%%

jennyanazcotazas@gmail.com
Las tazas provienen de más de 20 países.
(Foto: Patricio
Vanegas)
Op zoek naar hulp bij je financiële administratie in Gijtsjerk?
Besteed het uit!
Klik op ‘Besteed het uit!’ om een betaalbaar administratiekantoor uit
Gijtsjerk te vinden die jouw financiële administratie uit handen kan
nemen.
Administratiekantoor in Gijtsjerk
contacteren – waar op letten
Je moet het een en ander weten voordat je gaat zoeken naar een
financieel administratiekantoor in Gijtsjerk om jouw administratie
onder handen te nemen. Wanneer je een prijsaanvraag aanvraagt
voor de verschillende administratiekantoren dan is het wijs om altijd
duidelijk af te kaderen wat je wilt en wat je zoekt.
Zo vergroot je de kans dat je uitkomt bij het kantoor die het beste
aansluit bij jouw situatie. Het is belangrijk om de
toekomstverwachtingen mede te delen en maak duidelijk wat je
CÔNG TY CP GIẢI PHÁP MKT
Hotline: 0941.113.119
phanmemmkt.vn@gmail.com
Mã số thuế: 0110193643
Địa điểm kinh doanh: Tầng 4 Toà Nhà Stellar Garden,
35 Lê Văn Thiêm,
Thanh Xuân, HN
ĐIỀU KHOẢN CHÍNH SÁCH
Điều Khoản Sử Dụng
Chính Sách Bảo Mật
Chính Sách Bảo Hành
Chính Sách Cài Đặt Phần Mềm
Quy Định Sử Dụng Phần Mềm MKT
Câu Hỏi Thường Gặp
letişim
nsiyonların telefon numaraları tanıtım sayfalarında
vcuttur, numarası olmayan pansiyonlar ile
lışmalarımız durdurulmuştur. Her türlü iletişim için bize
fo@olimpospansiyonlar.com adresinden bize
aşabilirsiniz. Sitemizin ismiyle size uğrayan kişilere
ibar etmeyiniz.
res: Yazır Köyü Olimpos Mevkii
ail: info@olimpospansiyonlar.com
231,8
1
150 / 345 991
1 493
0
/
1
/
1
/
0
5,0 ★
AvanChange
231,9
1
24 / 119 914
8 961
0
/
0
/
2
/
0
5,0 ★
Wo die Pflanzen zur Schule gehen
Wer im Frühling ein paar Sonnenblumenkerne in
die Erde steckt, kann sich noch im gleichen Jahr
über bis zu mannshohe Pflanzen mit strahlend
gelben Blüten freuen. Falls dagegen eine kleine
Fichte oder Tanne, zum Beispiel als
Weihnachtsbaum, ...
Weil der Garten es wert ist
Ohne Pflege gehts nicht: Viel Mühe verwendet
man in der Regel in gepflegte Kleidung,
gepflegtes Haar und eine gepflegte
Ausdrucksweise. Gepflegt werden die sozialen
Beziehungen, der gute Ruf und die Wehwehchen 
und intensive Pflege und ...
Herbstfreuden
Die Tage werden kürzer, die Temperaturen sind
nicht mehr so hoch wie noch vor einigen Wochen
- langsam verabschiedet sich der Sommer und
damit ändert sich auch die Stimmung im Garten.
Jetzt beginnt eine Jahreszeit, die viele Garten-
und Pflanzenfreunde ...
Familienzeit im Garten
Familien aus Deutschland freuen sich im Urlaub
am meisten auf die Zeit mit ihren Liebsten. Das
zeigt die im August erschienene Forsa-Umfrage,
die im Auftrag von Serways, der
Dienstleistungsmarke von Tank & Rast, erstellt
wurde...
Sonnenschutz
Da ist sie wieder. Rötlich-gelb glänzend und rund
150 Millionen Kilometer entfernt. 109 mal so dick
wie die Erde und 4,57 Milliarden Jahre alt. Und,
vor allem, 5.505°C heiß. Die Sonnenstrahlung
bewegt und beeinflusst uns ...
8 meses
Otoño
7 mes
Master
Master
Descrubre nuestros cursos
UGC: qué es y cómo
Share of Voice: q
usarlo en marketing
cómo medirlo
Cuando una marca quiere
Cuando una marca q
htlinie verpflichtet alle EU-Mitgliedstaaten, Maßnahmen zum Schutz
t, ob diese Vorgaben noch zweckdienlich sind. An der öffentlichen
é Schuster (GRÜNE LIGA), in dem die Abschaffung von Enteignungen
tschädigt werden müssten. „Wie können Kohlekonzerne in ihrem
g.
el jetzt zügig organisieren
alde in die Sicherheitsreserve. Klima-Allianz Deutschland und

%%

Return, please, the lines of the data from the first through the line containing "man in der Regel", both kept, exactly as they stand and nothing more.

SOLUTION TO THE PROBLEM:
jennyanazcotazas@gmail.com
Las tazas provienen de más de 20 países.
(Foto: Patricio
Vanegas)
Op zoek naar hulp bij je financiële administratie in Gijtsjerk?
Besteed het uit!
Klik op ‘Besteed het uit!’ om een betaalbaar administratiekantoor uit
Gijtsjerk te vinden die jouw financiële administratie uit handen kan
nemen.
Administratiekantoor in Gijtsjerk
contacteren – waar op letten
Je moet het een en ander weten voordat je gaat zoeken naar een
financieel administratiekantoor in Gijtsjerk om jouw administratie
onder handen te nemen. Wanneer je een prijsaanvraag aanvraagt
voor de verschillende administratiekantoren dan is het wijs om altijd
duidelijk af te kaderen wat je wilt en wat je zoekt.
Zo vergroot je de kans dat je uitkomt bij het kantoor die het beste
aansluit bij jouw situatie. Het is belangrijk om de
toekomstverwachtingen mede te delen en maak duidelijk wat je
CÔNG TY CP GIẢI PHÁP MKT
Hotline: 0941.113.119
phanmemmkt.vn@gmail.com
Mã số thuế: 0110193643
Địa điểm kinh doanh: Tầng 4 Toà Nhà Stellar Garden,
35 Lê Văn Thiêm,
Thanh Xuân, HN
ĐIỀU KHOẢN CHÍNH SÁCH
Điều Khoản Sử Dụng
Chính Sách Bảo Mật
Chính Sách Bảo Hành
Chính Sách Cài Đặt Phần Mềm
Quy Định Sử Dụng Phần Mềm MKT
Câu Hỏi Thường Gặp
letişim
nsiyonların telefon numaraları tanıtım sayfalarında
vcuttur, numarası olmayan pansiyonlar ile
lışmalarımız durdurulmuştur. Her türlü iletişim için bize
fo@olimpospansiyonlar.com adresinden bize
aşabilirsiniz. Sitemizin ismiyle size uğrayan kişilere
ibar etmeyiniz.
res: Yazır Köyü Olimpos Mevkii
ail: info@olimpospansiyonlar.com
231,8
1
150 / 345 991
1 493
0
/
1
/
1
/
0
5,0 ★
AvanChange
231,9
1
24 / 119 914
8 961
0
/
0
/
2
/
0
5,0 ★
Wo die Pflanzen zur Schule gehen
Wer im Frühling ein paar Sonnenblumenkerne in
die Erde steckt, kann sich noch im gleichen Jahr
über bis zu mannshohe Pflanzen mit strahlend
gelben Blüten freuen. Falls dagegen eine kleine
Fichte oder Tanne, zum Beispiel als
Weihnachtsbaum, ...
Weil der Garten es wert ist
Ohne Pflege gehts nicht: Viel Mühe verwendet
man in der Regel in gepflegte Kleidung,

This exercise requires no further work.